Now when both the gases are mixed then according to law of thermodynamics we have that gases exchange their temperatures until equilibrium is reached. Let's calculate it as follows, $$\text{temperature of mixture of gases}=T_1-\Delta T_1=T_2+\Delta T_1=T$$ Where $$\Delta T_1$$ is the change in temperature due to equilibrium. Solving for final temperature via $$T_1$$ and $$T_2$$ gives, $$T=\frac{T_1+T_2}{2}$$

Is this all true?

(a) $$\sum \text{translational KEs of molecules} =N \times \tfrac12 m c_{rms}^2=\tfrac12 N m c_{rms}^2$$ But $$pV=\tfrac13 N m c_{rms}^2$$ So the correct relationship for an ideal gas is $$\text{Total translational KE} =\tfrac32pV$$

(b) Dalton's law states that the pressure exerted by a mixture of gases (in a container) is the sum of the pressures that would be exerted by each gas if it were the only gas in the container. So the law doesn't say anything about what happens when you mix gases at different temperatures. The gases that the law deals with are already mixed and therefore at the same temperature!

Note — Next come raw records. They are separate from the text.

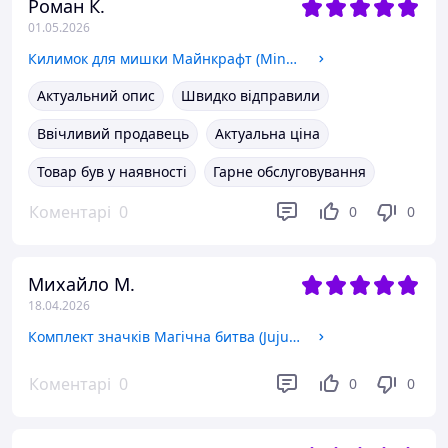
Роман К.
01.05.2026
Килимок для мишки Майнкрафт (Minecraft), коврик комп'ютерний
Актуальний опис
Швидко відправили
Ввічливий продавець
Актуальна ціна
Товар був у наявності
Гарне обслуговування
Коментарі
0
0
0
Михайло М.
18.04.2026
Комплект значків Магічна битва (Jujutsu Kaisen), декоративні значки на рюкзак, набір значків 12 шт Ø 58мм
Коментарі
0
0
0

(c) When you talk of your textbook proving Dalton's law, you mean, I think, deriving it from the kinetic theory of ideal gases. You can do the derivation without considering the sum of molecules' kinetic energies. You simply extend the assumption of additivity of momentum changes due to molecules' impacts with the wall to include molecules of different species but with the same $$m c_{rms}^2$$.

(d) At the end of your question you assume that when you mix two gases at different temperatures the temperature rise of one gas is equal to the temperature fall of the other. This will not, in general, be true. Just think of what would happen if you mix 10 mole of a hot gas with 1 mole of a colder gas. It is, of course, the case that both gases will end up at the same temperature.

(e) How should one find an expression for the final pressure of equal volumes, $$V$$, of two gases at different temperatures and pressures when mixed together and confined to a volume, $$V$$?

You know that the number of moles is conserved. Hence, using the ideal gas equation, you can find a relationship involving just pressures and temperatures.

But the confinement won't take place spontaneously, as you suggest: "Consider another container with the same volume and slowly mix these both gases from those containers into this new one." You'll have to do work to squash 2 volumes $$V$$ of gas into volume $$V$$. This stops internal energy being conserved even if the mixing is adiabatic, so a nice easy equation is denied you.

But internal energy would be conserved if the final volume of the mixture were allowed to be $$2V$$, provided that the mixing were adiabatic. If you further assume that the molar heat capacity of the two gases is the same, you get a very simple result for the final pressure in terms of the initial pressures.